Monday, July 13, 2009

"G-8 Historic breakthrough on global warming" OR "G-8 Climate-Change Agreement Falls Short"?

President Obama and other leaders backed historic new targets for tackling global warming last night in an agreement designed to pave the way for a world deal in the autumn.
For the first time, America and the other seven richest economies agreed to the goal of keeping the world’s average temperature from rising more than 2C (3.6F). They also agreed to cut greenhouse gas emissions by 80 per cent by 2050 as they strove for a worldwide deal at Copenhagen in December.

Or

U.S. officials framed the L'Aquila climate-change declarations as progress. Numerical targets for emissions reductions by 2050 are largely meaningless anyway, as the target is so far in the future, they said. "It would be a big mistake to look only at 2050," said Todd Stern, the chief U.S. climate-change negotiator.But it was the failure of the developed nations to set short-term goals that gave the developing countries their reason for torpedoing a broader deal that seemed within reach just a week ago. The G-8 nations also couldn't agree on a pledge to help fund poorer countries' moves toward cleaner energy sources and mitigate the effects of climate change they are already feeling.
A draft declaration had provisionally called for $400 million in this aid -- a figure many nations called too small and others called too large. In the end, they got only theoretical commitments to help with finances and technology.

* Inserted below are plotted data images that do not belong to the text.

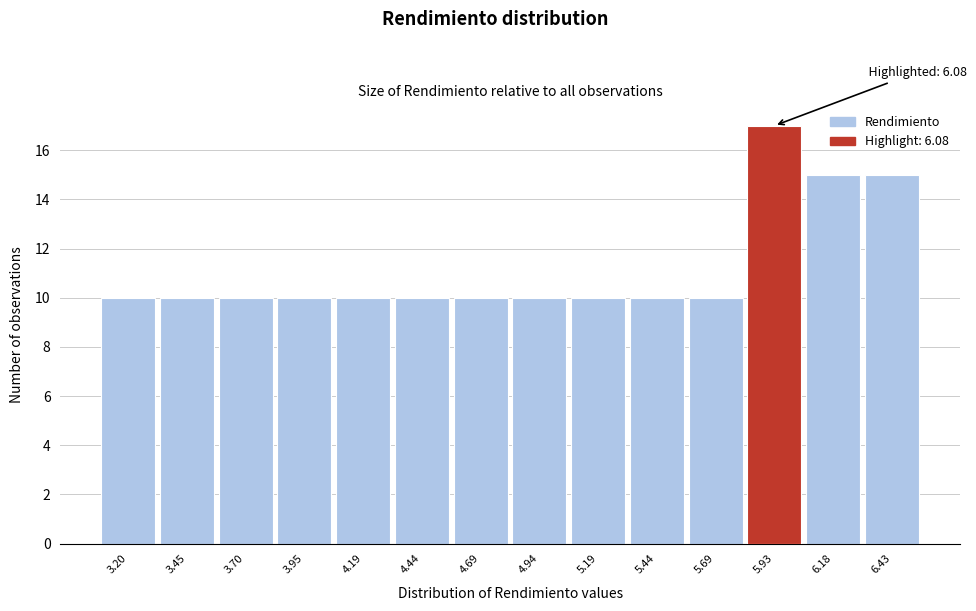

Reading right to left, extract all data points from this chart.

15	15	17	10	10	10	10	10	10	10	10	10	10	10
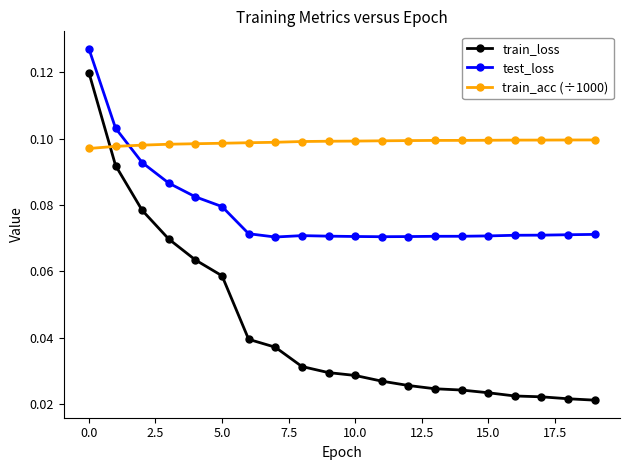

Rank the series by their maximum value, from lowest to highest.

train_acc (÷1000), train_loss, test_loss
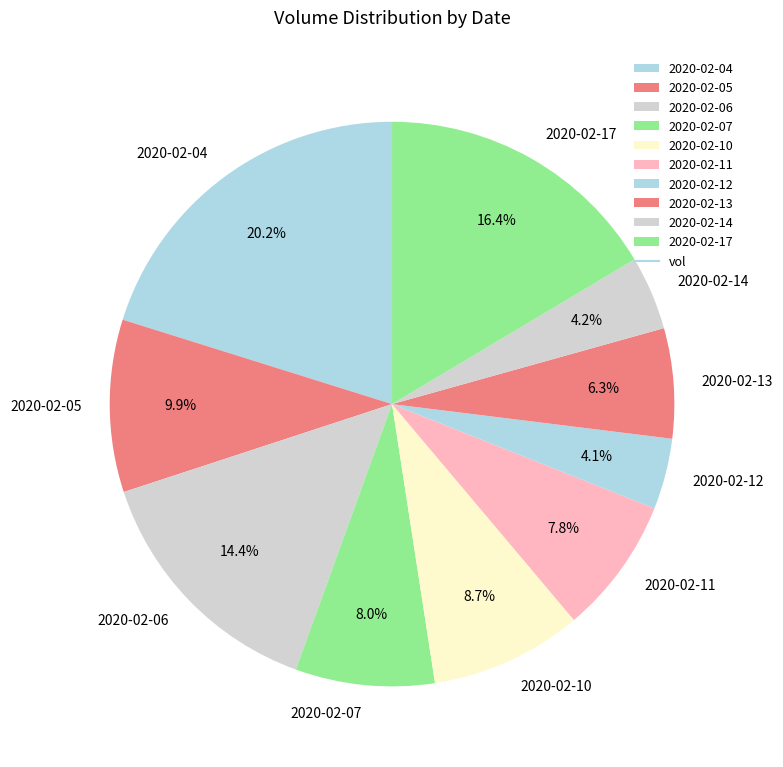

To the nearest percent, what is the difference between the largest and smallest slice percentages?

16%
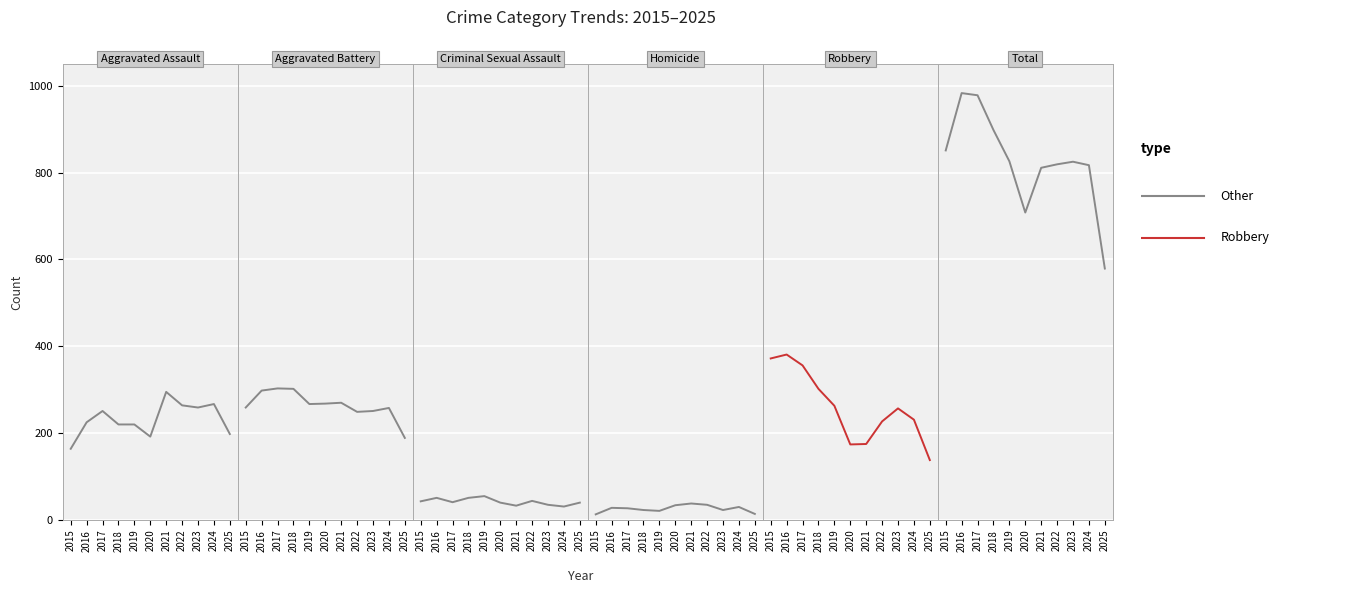

What is the sum of the Total values at 2018 and 2024?

1715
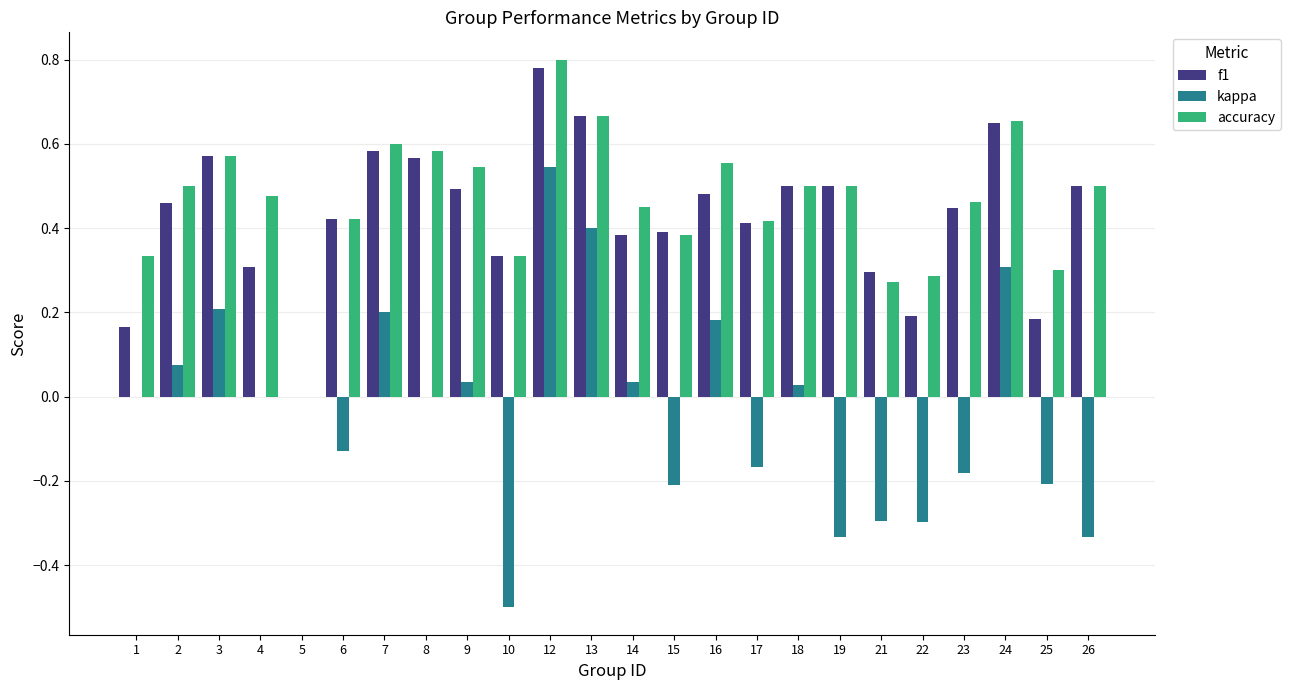

Are the bars grouped side by side (vs. stacked)?

Yes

So, which is which? My opinion is that, despite the Times’ bombastic title, Western leaders have started to realize (as most people) that global warming is a scam, climate change is a naïve attempt to use a nicer term for the same fraud, but all in all it would only bankrupt their countries and probably not even earn them political kudos (not anymore). The agreement to keep world average temperature from increasing more than 2C is as ridiculous as it sounds; in any case – they must have thought – if the world is in fact cooling as it has for the last 10 or 13 years, we will even be able to keep our promises!

It is unfortunate that all the noise about global warming, so clearly in bad faith, has put off both the public and politicians from facing and solving real problems like pollution, energy independence, implementation of cleaner sources of energy (real ones: atom, clean coal, etc.) at a time where all these could be easily and cheaply achieved with existing technologies; instead, we sit on our bums and wait for the wind to spin our turbines.